Fuzzy Date Parser
Overview
Create a class that allows you to configure certain items like locale and start of week values and then pass in a string and get back a dictionary of the original string, the parsed date if any and any issues found during parsing.
The really hard part of identifying what text to parse inside of a string of text is not the scope of this project, but rather if given a text item that contains any of the following, parse it:
- 5 minutes from now
- 5 min from now
- 5m from now
- in 5 minutes
- 5 min
- 5 min before now
- 5 min before next week
- 5 hours from noon
- 5 hours before noon
- in 2 weeks
- 7 days before now
- next day
- tomorrow
- yesterday
- next week
- last week
Heikki suggested:
- every two weeks
- every other day
- on even days
- third Friday of every other month except December
Number parsing - the code should be able to parse "five minutes" the same as "5 minutes"
The code should also parse most known date formats if also given.

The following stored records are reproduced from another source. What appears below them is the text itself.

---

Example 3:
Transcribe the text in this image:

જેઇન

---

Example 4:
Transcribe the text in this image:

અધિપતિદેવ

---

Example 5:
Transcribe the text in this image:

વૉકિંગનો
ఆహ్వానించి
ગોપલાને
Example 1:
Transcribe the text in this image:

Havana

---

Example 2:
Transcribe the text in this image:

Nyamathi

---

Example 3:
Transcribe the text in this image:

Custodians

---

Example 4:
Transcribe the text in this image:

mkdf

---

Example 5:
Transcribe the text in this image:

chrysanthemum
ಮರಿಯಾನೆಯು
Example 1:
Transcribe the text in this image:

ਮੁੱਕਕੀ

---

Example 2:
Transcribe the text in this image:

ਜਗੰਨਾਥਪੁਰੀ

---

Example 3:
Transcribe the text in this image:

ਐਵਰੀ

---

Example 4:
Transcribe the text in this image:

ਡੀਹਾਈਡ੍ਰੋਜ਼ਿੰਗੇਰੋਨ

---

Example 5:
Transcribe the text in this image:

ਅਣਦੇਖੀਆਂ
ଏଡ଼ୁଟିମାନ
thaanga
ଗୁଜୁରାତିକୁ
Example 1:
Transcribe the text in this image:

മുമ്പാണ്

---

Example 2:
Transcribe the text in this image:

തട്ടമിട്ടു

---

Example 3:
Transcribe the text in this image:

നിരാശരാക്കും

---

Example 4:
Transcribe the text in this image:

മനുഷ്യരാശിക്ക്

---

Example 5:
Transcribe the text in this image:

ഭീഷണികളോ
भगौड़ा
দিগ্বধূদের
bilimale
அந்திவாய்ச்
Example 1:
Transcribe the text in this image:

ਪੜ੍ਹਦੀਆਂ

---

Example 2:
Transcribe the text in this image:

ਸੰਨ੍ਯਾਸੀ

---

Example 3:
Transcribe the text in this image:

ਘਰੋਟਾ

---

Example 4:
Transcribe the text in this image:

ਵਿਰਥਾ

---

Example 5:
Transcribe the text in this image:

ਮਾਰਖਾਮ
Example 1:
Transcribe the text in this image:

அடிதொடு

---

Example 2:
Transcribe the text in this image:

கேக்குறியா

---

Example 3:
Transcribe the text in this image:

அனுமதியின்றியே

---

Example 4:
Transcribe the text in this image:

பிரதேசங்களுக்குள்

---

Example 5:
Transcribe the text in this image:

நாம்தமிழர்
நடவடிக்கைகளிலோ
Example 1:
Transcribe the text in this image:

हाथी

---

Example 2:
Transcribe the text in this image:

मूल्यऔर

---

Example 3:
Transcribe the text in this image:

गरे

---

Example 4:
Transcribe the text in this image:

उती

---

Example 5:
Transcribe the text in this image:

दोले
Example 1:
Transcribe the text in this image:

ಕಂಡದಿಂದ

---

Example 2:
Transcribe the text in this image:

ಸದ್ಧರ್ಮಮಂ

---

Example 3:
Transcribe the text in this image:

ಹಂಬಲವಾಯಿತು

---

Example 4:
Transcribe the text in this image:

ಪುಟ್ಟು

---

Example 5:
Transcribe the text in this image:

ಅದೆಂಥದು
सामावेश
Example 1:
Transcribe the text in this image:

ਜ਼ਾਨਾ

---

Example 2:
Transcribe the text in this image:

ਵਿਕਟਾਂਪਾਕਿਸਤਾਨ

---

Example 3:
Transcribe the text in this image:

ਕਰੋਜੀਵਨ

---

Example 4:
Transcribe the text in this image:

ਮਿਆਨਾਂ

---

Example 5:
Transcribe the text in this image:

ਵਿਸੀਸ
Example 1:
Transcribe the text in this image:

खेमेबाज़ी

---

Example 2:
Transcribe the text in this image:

The library would use a combination of regular expressions, keywords and state tables to chunk the given text into it's various date related peices and then extract either day/month/year information or day/month/year delta information. Once this is known, the source date can have the delta information applied to it and you have your desired date.
Task List
- Convert current single-py-file tests to unit tests
- Run code thru py-lint
- Add error handling code
- allow soft errors to return partial dates and a flag
- ensure hard errors are flagged and return no date information
- Add fixed date handling
- Add code to sense numbers and replace them with the proper numbers: five -> 5, twenty five -> 25
- Move code to new repository and create distutils/setuptools packaging
- Documentation
- Add locale handling
- make sure timezones are honored
- ensure default locale info can be provided to fill in the unknown values during parsing
- Add recurrence parsing